The DOD said it is "committed" to correcting the situation, though it did not mention a timeframe.

The DOD said it is “committed" to correcting the situation, though it did not mention a timeframe.

Photo Credit: iStock

The foam used to extinguish fires at two Chicago airports has contaminated local groundwater with "forever chemicals" linked to major health concerns such as cancer.

What happened?

For years, Chicago and military firefighters used a firefighting foam known as AFFF, which contains toxic "forever chemicals" known as per- and polyfluoroalkyl substances, Inside Climate News reported

The foam was used by Chicago Fire Department stations at O'Hare and Midway airports, and ample supplies were kept on site. According to a 2020 Air Force report, multiple spills occurred in the 1990s.

Though the foam is being phased out, it already has contaminated groundwater beneath both airports. While an initial survey found that suburban drinking water wells within a mile of the airport were not immediately threatened, experts said the chemicals could be in the ground beneath homes and surrounding areas and in the sewer system.
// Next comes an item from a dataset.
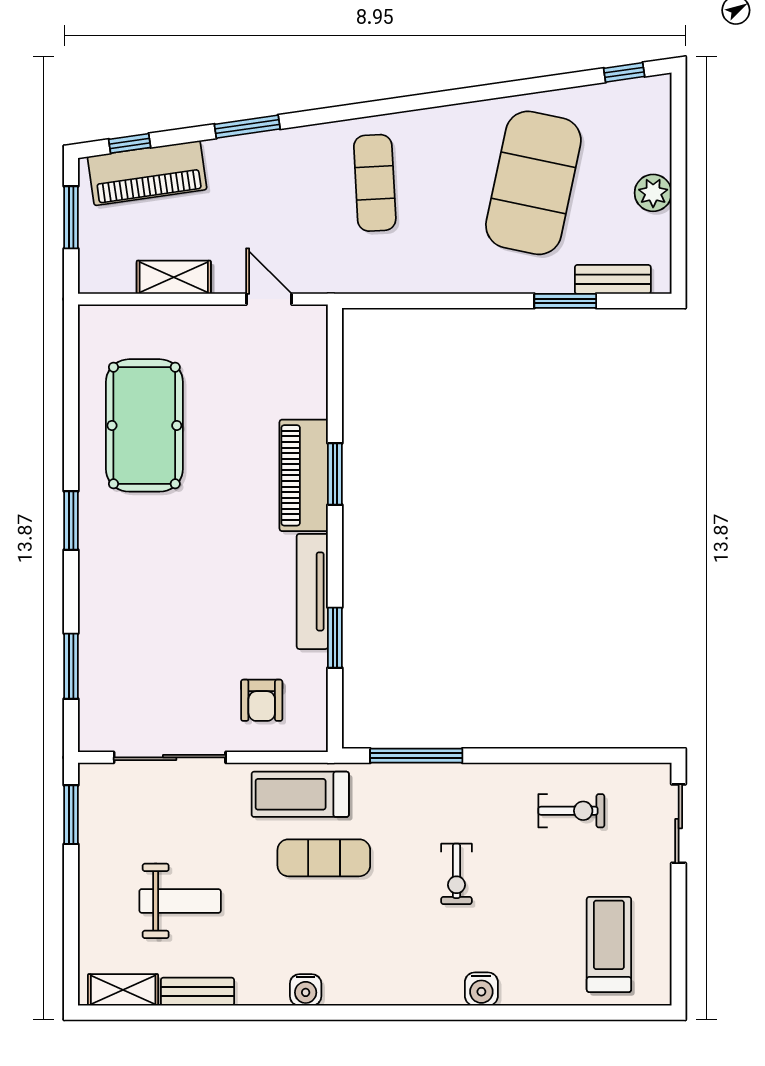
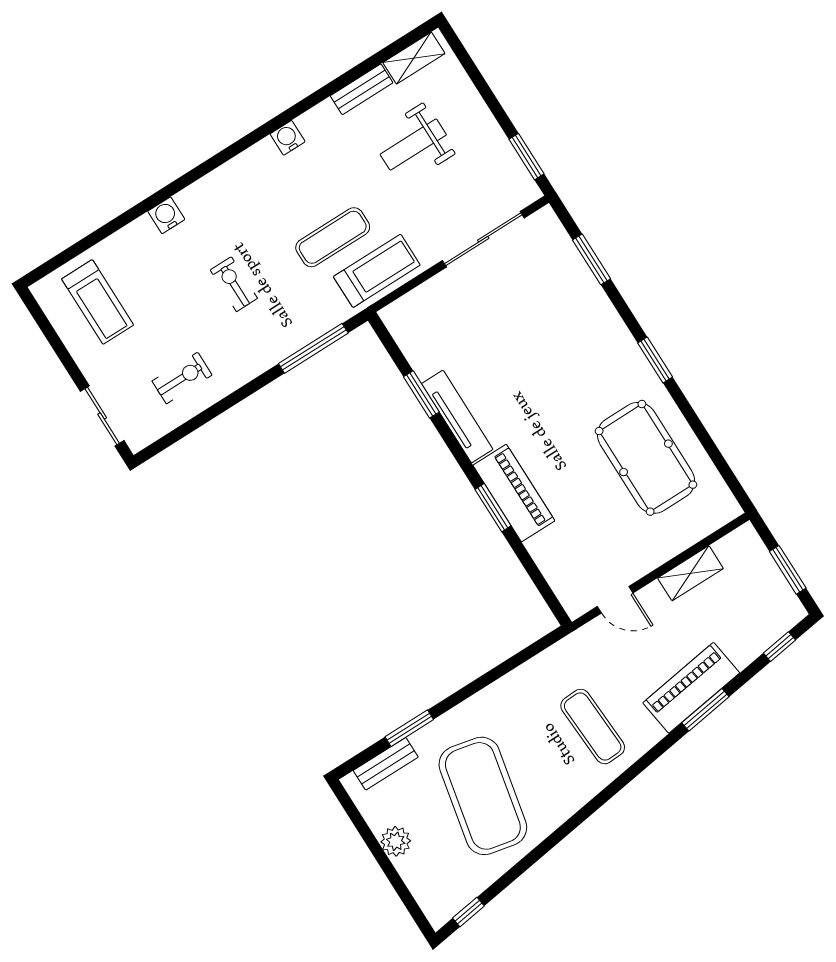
piano: (147, 173) -> (691, 688), moved
armchair: (262, 700) -> (445, 319), removed
exercise bike: (571, 811) -> (182, 378), turned 180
"Once it gets into groundwater and [is] discharged, it's there forever," said Erik Olson, a senior strategist with the Natural Resources Defense Council, per Inside Climate News

Why is PFAS contamination concerning?

This toxic firefighting foam has been used at airports and military bases for about half a century because of its ability to extinguish intense jet fuel fires. A Department of Defense report found that at least 455 military bases are contaminated with PFAS and that 275 out of 295 checked had released the chemicals "in the proximity" of drinking water supplies, as summarized by The Guardian.

The use of PFAS is not limited to firefighting foam, however. These chemicals can be found in a number of everyday products, including nonstick pans, waterproof clothing, dental floss, and microwave popcorn bags. PFAS contamination also happens as a result of product manufacture, polluting our water, air, and land. 

PFAS are called forever chemicals because they can't break down effectively in the environment and can build up in our bodies. The Centers for Disease Control and Prevention found PFAS in the blood of 97% of Americans. This is bad news because it has been linked to cancers, liver damage, low birth weights, high cholesterol, and other health problems, as Inside Climate News noted.

The chemicals can also be found in wildlife — a 2023 study spotted them in freshwater fish, which are already facing major threats to survival.

What's being done about PFAS contamination?

The DOD is leading a nationwide cleanup of PFAS and is examining the spread of chemicals in Chicago. U.S. Sen. Tammy Duckworth, D-Illinois, is pushing for the Chicago cleanup as well as alternatives to these toxic foams. 

Plus, Illinois Attorney General Kwame Raoul sued more than two dozen companies in early 2023 for making and selling the foam, Inside Climate News reported.

In its recent report on PFAS at military bases, the DOD said it is "committed to cleaning up our PFAS releases as quickly as possible," though it did not mention a timeframe.

According to Clean Water Action, there are some things you can do to protect yourself from these deadly chemicals, including ditching non-stick cookware, popping your own corn, and foregoing PFAS-coated dental floss.